[Saved entries]
# # # # #
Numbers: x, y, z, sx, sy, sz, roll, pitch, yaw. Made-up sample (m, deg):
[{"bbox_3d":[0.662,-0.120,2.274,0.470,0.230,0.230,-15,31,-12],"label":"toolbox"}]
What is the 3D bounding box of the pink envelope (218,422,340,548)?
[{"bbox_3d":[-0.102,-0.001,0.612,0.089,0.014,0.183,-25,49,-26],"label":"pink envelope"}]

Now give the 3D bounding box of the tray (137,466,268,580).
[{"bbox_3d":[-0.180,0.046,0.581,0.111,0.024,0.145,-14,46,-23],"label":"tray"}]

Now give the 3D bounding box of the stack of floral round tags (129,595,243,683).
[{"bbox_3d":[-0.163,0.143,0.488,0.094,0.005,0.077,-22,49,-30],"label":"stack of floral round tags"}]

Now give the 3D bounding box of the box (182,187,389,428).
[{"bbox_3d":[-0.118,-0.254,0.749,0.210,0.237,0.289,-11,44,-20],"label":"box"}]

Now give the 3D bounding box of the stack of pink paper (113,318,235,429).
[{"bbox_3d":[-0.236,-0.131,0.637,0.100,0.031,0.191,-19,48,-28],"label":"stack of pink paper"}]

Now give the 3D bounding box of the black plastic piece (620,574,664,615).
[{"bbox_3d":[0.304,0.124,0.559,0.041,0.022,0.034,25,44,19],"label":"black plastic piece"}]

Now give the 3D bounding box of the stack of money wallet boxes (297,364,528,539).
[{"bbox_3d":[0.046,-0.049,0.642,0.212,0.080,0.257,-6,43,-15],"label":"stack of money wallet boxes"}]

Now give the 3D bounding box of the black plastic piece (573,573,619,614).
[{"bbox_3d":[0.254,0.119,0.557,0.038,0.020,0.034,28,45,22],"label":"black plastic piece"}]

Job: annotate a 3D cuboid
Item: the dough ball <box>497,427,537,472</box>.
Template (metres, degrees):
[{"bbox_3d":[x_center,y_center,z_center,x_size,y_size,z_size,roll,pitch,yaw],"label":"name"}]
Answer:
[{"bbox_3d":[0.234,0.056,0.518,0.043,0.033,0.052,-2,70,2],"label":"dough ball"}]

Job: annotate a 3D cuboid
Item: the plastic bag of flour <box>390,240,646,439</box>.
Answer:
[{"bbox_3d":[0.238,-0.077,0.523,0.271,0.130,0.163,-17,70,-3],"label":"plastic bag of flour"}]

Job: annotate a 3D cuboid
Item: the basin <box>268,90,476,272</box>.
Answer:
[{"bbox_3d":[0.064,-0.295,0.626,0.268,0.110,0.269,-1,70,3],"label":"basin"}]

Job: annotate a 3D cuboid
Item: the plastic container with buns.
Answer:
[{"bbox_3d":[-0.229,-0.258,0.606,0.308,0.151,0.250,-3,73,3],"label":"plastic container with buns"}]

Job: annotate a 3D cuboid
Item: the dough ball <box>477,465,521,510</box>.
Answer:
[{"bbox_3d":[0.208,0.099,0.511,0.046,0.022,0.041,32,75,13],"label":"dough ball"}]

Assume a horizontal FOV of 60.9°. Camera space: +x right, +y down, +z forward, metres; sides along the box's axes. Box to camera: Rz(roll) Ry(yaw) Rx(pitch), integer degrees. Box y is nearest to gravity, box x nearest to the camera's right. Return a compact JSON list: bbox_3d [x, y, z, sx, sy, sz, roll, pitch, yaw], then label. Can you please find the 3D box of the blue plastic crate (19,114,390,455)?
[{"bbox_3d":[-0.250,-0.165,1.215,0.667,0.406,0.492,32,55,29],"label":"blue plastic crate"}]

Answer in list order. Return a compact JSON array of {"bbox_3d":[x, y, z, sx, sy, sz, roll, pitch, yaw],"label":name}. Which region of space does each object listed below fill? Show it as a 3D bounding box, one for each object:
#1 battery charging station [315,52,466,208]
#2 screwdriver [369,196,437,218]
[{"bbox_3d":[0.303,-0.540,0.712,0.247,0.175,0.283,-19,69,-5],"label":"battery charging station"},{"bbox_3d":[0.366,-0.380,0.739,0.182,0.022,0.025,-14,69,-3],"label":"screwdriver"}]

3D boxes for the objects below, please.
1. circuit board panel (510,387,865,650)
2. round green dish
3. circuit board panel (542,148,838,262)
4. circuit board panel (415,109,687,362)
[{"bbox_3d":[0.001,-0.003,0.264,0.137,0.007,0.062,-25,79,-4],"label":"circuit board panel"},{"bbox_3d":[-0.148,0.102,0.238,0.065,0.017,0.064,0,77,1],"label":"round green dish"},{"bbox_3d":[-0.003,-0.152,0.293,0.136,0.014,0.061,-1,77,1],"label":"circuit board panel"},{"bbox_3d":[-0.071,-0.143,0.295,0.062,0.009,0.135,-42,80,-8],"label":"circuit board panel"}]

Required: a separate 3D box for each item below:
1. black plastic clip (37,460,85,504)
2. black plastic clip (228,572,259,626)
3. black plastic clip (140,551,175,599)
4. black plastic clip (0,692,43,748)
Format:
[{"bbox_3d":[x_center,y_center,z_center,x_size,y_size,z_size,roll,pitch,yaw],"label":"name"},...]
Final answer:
# # # # #
__PROBLEM DETAILS__
For every record above, print an exact copy.

__TASK RESPONSE__
Numbers: x, y, z, sx, sy, sz, roll, pitch, yaw. Made-up sample (m, deg):
[{"bbox_3d":[0.662,-0.120,2.274,0.470,0.230,0.230,-15,31,-12],"label":"toolbox"}]
What is the 3D bounding box of the pink envelope (218,422,340,548)?
[{"bbox_3d":[-0.102,-0.001,0.612,0.089,0.014,0.183,-25,49,-26],"label":"pink envelope"}]

Now give the 3D bounding box of the tray (137,466,268,580).
[{"bbox_3d":[-0.180,0.046,0.581,0.111,0.024,0.145,-14,46,-23],"label":"tray"}]

Now give the 3D bounding box of the stack of floral round tags (129,595,243,683).
[{"bbox_3d":[-0.163,0.143,0.488,0.094,0.005,0.077,-22,49,-30],"label":"stack of floral round tags"}]

Now give the 3D bounding box of the box (182,187,389,428).
[{"bbox_3d":[-0.118,-0.254,0.749,0.210,0.237,0.289,-11,44,-20],"label":"box"}]

Now give the 3D bounding box of the stack of pink paper (113,318,235,429).
[{"bbox_3d":[-0.236,-0.131,0.637,0.100,0.031,0.191,-19,48,-28],"label":"stack of pink paper"}]

Now give the 3D bounding box of the black plastic piece (620,574,664,615).
[{"bbox_3d":[0.304,0.124,0.559,0.041,0.022,0.034,25,44,19],"label":"black plastic piece"}]

Now give the 3D bounding box of the stack of money wallet boxes (297,364,528,539).
[{"bbox_3d":[0.046,-0.049,0.642,0.212,0.080,0.257,-6,43,-15],"label":"stack of money wallet boxes"}]

Now give the 3D bounding box of the black plastic piece (573,573,619,614).
[{"bbox_3d":[0.254,0.119,0.557,0.038,0.020,0.034,28,45,22],"label":"black plastic piece"}]

Job: annotate a 3D cuboid
Item: the dough ball <box>497,427,537,472</box>.
Template (metres, degrees):
[{"bbox_3d":[x_center,y_center,z_center,x_size,y_size,z_size,roll,pitch,yaw],"label":"name"}]
Answer:
[{"bbox_3d":[0.234,0.056,0.518,0.043,0.033,0.052,-2,70,2],"label":"dough ball"}]

Job: annotate a 3D cuboid
Item: the plastic bag of flour <box>390,240,646,439</box>.
Answer:
[{"bbox_3d":[0.238,-0.077,0.523,0.271,0.130,0.163,-17,70,-3],"label":"plastic bag of flour"}]

Job: annotate a 3D cuboid
Item: the basin <box>268,90,476,272</box>.
Answer:
[{"bbox_3d":[0.064,-0.295,0.626,0.268,0.110,0.269,-1,70,3],"label":"basin"}]

Job: annotate a 3D cuboid
Item: the plastic container with buns.
Answer:
[{"bbox_3d":[-0.229,-0.258,0.606,0.308,0.151,0.250,-3,73,3],"label":"plastic container with buns"}]

Job: annotate a 3D cuboid
Item: the dough ball <box>477,465,521,510</box>.
Answer:
[{"bbox_3d":[0.208,0.099,0.511,0.046,0.022,0.041,32,75,13],"label":"dough ball"}]

Assume a horizontal FOV of 60.9°. Camera space: +x right, +y down, +z forward, metres; sides along the box's axes. Box to camera: Rz(roll) Ry(yaw) Rx(pitch), integer degrees. Box y is nearest to gravity, box x nearest to the camera's right. Return a compact JSON list: bbox_3d [x, y, z, sx, sy, sz, roll, pitch, yaw], then label. Can you please find the 3D box of the blue plastic crate (19,114,390,455)?
[{"bbox_3d":[-0.250,-0.165,1.215,0.667,0.406,0.492,32,55,29],"label":"blue plastic crate"}]

Answer in list order. Return a compact JSON array of {"bbox_3d":[x, y, z, sx, sy, sz, roll, pitch, yaw],"label":name}. Which region of space does each object listed below fill? Show it as a 3D bounding box, one for each object:
#1 battery charging station [315,52,466,208]
#2 screwdriver [369,196,437,218]
[{"bbox_3d":[0.303,-0.540,0.712,0.247,0.175,0.283,-19,69,-5],"label":"battery charging station"},{"bbox_3d":[0.366,-0.380,0.739,0.182,0.022,0.025,-14,69,-3],"label":"screwdriver"}]

3D boxes for the objects below, please.
1. circuit board panel (510,387,865,650)
2. round green dish
3. circuit board panel (542,148,838,262)
4. circuit board panel (415,109,687,362)
[{"bbox_3d":[0.001,-0.003,0.264,0.137,0.007,0.062,-25,79,-4],"label":"circuit board panel"},{"bbox_3d":[-0.148,0.102,0.238,0.065,0.017,0.064,0,77,1],"label":"round green dish"},{"bbox_3d":[-0.003,-0.152,0.293,0.136,0.014,0.061,-1,77,1],"label":"circuit board panel"},{"bbox_3d":[-0.071,-0.143,0.295,0.062,0.009,0.135,-42,80,-8],"label":"circuit board panel"}]

Required: a separate 3D box for each item below:
1. black plastic clip (37,460,85,504)
2. black plastic clip (228,572,259,626)
3. black plastic clip (140,551,175,599)
4. black plastic clip (0,692,43,748)
Format:
[{"bbox_3d":[x_center,y_center,z_center,x_size,y_size,z_size,roll,pitch,yaw],"label":"name"},...]
Final answer:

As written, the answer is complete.